Entre todos esos papeles, el diálogo constante entre lo cotidiano y la poesía y la prosa del hombre que según Ofelia, su amor no carnal, parecía no pisar el suelo. Y entre esos papeles, una nota que le advierte que su cena está caliente en la cocina y otra en la que su sobrina Manuela escribe: Rua Coelho da Rocha N 16 Mi querido tío Me gustaría mucho que el tío dejase de beber tanto vino y también de producir tantos gases durante la cena.
Rua Coelho da Rocha N 16. Meu querido tio tinha muito gosto que o tio deixa-se de beber tanto vinho e também de fazer gas ao jantar. |
Y es ahí, precisamente ahí, cuando encontramos una prosa de Ricardo Reis sobre una lista de la compra, una prueba de una nueva máquina de escribir, el recibo de una lavandería, las notas de los compañeros de oficina que le indican las traducciones necesarias, la nota de la sobrina que me hace imaginar a Pessoa, promoviendo un concurso de pedos tal como aquellos famosos que organizaba Ramón Gómez de la Serna en su Sagrada Cripta de Pombo, entre sus sobrinos, cuando me reencuentro con Pessoa, hombre, y me deja de interesar qué libros de Nietzsche y de Platón leyó y cuándo.

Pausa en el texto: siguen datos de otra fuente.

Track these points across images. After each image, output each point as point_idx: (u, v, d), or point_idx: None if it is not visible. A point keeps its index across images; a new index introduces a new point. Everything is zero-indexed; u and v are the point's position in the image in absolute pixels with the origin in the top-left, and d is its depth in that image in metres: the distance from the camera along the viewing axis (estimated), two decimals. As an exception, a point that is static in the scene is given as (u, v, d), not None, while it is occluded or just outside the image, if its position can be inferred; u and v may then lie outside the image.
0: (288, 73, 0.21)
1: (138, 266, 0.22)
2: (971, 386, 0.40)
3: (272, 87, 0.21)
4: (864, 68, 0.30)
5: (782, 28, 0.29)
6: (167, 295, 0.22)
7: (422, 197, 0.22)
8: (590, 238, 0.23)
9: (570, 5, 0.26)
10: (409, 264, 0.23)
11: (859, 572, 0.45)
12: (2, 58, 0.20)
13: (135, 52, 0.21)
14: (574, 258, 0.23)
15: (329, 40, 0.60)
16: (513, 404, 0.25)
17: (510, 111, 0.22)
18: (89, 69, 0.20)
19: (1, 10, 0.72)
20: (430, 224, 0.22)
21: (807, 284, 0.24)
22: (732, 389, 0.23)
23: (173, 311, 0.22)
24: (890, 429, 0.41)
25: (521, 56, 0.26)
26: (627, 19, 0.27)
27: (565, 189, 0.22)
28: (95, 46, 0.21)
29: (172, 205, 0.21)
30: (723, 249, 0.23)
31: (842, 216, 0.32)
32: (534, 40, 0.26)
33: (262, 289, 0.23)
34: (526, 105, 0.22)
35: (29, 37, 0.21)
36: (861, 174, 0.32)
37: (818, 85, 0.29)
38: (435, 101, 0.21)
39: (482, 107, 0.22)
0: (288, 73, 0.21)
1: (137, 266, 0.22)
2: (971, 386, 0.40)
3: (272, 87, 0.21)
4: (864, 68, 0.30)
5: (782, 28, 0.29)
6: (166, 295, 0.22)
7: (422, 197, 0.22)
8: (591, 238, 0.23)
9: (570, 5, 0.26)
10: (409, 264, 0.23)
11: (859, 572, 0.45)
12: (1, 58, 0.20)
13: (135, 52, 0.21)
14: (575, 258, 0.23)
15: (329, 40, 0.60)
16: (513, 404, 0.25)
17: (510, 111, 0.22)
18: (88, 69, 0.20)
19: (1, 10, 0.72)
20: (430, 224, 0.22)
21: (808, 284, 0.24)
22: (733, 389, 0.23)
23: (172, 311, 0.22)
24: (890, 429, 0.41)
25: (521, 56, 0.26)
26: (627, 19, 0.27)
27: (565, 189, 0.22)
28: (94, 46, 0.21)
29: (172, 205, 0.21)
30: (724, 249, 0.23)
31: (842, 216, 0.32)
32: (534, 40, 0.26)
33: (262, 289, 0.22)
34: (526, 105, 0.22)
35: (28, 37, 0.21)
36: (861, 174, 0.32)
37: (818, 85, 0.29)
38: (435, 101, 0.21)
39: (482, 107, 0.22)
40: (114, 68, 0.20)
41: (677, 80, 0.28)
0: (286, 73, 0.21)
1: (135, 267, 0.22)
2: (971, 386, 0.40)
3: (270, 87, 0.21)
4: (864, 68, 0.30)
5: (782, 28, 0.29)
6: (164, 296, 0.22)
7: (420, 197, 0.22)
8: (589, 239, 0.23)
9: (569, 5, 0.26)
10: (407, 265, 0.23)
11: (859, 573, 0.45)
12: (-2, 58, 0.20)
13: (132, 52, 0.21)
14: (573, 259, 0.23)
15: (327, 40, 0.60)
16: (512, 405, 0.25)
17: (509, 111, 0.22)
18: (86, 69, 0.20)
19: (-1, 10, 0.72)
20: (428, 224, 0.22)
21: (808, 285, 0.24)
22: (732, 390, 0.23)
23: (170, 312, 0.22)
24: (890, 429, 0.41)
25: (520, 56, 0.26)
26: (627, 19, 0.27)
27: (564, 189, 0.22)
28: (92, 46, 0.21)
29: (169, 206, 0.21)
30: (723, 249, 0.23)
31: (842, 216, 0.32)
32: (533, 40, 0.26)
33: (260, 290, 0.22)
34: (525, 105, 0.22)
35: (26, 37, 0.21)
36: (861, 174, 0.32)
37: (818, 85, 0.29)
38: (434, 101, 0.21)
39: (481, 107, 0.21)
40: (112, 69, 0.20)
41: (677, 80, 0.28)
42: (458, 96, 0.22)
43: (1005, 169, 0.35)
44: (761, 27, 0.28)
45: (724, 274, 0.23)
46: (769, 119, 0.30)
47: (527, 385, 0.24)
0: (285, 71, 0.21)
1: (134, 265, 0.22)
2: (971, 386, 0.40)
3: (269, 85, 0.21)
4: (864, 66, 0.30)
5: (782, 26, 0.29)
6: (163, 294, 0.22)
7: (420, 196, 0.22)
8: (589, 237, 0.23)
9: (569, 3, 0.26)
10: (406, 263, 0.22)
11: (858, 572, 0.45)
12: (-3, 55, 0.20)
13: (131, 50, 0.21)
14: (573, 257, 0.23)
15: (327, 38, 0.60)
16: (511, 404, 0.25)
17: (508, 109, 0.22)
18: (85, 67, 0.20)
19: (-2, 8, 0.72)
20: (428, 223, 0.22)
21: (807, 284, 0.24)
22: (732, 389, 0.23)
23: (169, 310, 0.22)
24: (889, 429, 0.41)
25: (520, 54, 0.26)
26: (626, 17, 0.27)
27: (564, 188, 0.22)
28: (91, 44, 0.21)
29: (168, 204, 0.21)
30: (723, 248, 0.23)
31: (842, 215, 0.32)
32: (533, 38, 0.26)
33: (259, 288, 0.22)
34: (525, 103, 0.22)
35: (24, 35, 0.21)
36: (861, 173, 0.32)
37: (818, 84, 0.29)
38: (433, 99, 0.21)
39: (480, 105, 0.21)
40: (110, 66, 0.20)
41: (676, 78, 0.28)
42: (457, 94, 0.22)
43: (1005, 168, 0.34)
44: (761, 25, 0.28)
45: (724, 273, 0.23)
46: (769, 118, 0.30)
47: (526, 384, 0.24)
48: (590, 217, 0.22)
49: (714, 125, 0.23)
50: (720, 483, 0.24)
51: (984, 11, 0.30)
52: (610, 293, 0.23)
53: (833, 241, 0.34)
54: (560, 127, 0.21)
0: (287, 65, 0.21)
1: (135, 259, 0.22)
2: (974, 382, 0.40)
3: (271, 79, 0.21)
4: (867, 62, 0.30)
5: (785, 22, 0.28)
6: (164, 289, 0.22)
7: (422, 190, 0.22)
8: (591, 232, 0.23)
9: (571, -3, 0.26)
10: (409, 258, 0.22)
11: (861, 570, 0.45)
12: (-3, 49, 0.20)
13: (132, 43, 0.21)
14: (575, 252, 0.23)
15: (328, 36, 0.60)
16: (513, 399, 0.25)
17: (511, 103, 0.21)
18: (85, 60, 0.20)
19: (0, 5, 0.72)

Es en el hombre, curiosamente, en lo poco que nos queda de hombre cotidiano, donde encuentro, más consuelo, más verdad, menos ficción, más vida, algo de lo que yo soy cuando camino por esta ciudad. Ciudad-alma donde yo también debo comprar el pan y exigir las camisas blancas (en mi caso a la mujer china de la lavandería que aquí abajo en este barrio popular donde aprendo a habitar y veo el Tejo cada mañana, sonríe sin medida) y transcribir palabras para poder escribir las mías propias que quizá algún día fueron de otro. Los verdaderos poetas son peatones y oficinistas. Verdadero no siempre es sinónimo de bueno. De ahí la angustia eterna ante la obra. El rapto de las palabras. Los verdaderos poetas gastan lo poco que tienen en libros, pan y vino. Los verdaderos poetas son hombres, sólo hombres, que deciden soñar y escribir. Poetas pero hombres. Hombres pero poetas.